§ **TEXT TO READ**:
%%

This Canadian ad for Magic Baking Powder from 1944 featured a recipe for pound cake that replaced the rationed sugar with honey, claiming it sought to “...protect your precious ingredients...”



I love vintage ads. Oh, and here's another interesting tidbit I came across. Did you know Van Halen recorded a song called Poundcake in 1991? The Web has a number of interesting discussions as to the song’s meaning. Baking wasn't one of them. But once again, I digress.

I did come across some fascinating Web sites that linked pound cakes to US army rations. What the army once referred to as C-Rations, individually prepared wet rations, was replaced in 1958 with the MCI – Meal, Combat, Individual ration. The latter included pound cake, a favourite part of the MCI, according to one site.  It was available in the D-2 (Cake) unit, along with fruitcake and cinnamon-nut roll. D stood for “dessert”. 

In spite of the fact that the traditional pound cake has but four ingredients, a gazillion recipes and variations can be found on the Web. These are normally baked in loaf or bundt pans, but I did come across round layer varieties as well. Several types of frostings have also been developed for added taste. And as mentioned on several sites, and to which I can attest, the “quatre-quarts” tastes even better the next day.

While modern recipes have added baking powder and vanilla or other essences, I chose to recreate the original recipe: I used four eggs, which weighed in at 198 g. Hence, my recipe included 198 g of sugar, 198 g of flour, and 198 of butter.

I creamed the sugar and eggs together in a stainless steel bowl until light and fluffy, added the butter (softened in the microwave), and folded in the flour. I then poured the batter into a greased loaf pan and baked it in preheated oven at 180 C (350 F) for one hour. 

Because I chose a longer loaf pan, my cake didn't rise as much but in no way did it affect the appearance or taste. Here it is in all its buttery goodness!


I'm acutally surprised at how tasty it is, even though it has no salt or vanilla!


The waffle-textured pan used in this recipe is a Bake-Rite Tinware, 210.
If anyone knows what the number means, let me know. 


So pound for pound, a cake, by any other name, is still a cake. And after 300 years, this recipe has survived the test of time. It really does take the cake (ba-dum-bum!)

Now if you'll excuse me, I need to have my cholesterol levels checked. For you know what they say, an ounce of prevention is worth a... pound of cure. 

Bon appétit!











Sunday, January 13, 2013

Got Bisquick? Let's party!

Now where were we... ah yes. Chocolate. I ended my last post suggesting that my next post would involve chocolate and my friend Betty even said "please", so I thought I'd dig around and find something from one of our most beloved fictional homemakers, Betty Crocker.

%%

§ **SUPPLIED INFORMATION**:
%%

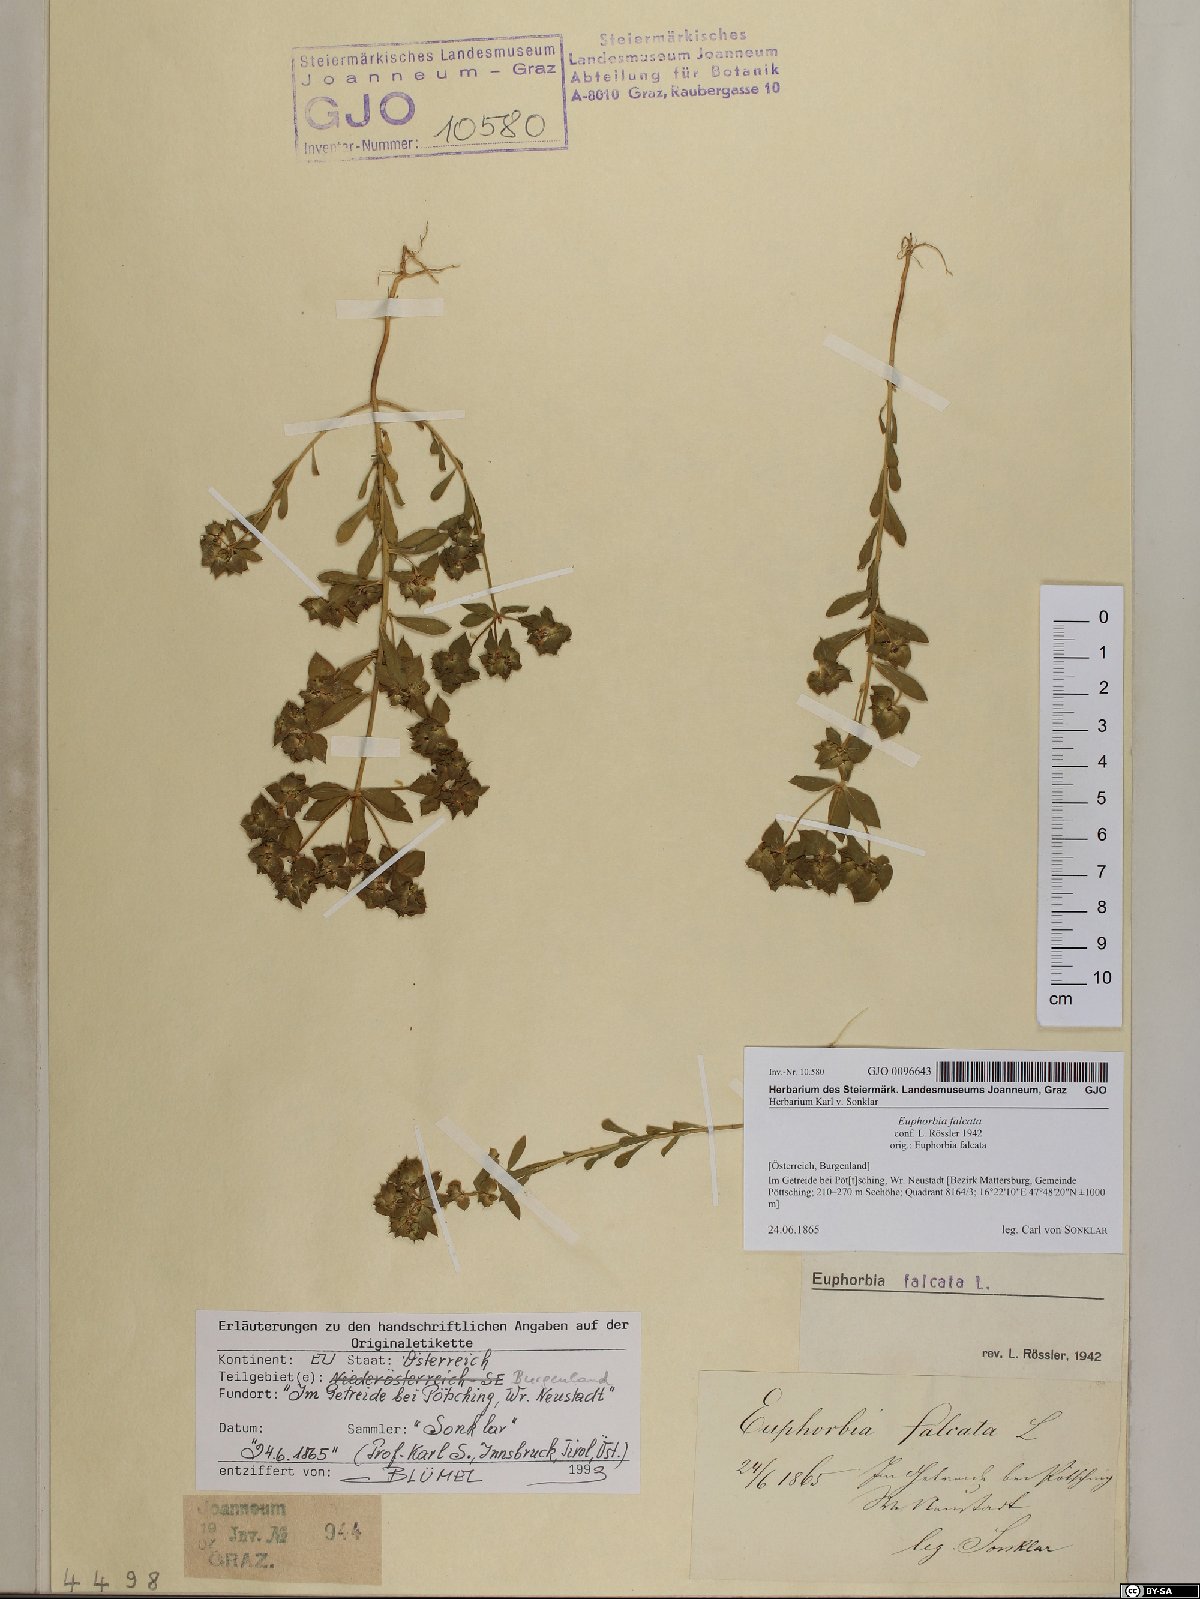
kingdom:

%%

§ **TASK TO COMPLETE**: From the pound cake post, copy out the stretch from "The waffle-textured pan" through "pound of cure." word for word.

§ **EXERCISE ANSWER**:
The waffle-textured pan used in this recipe is a Bake-Rite Tinware, 210.
If anyone knows what the number means, let me know. 


So pound for pound, a cake, by any other name, is still a cake. And after 300 years, this recipe has survived the test of time. It really does take the cake (ba-dum-bum!)

Now if you'll excuse me, I need to have my cholesterol levels checked. For you know what they say, an ounce of prevention is worth a... pound of cure.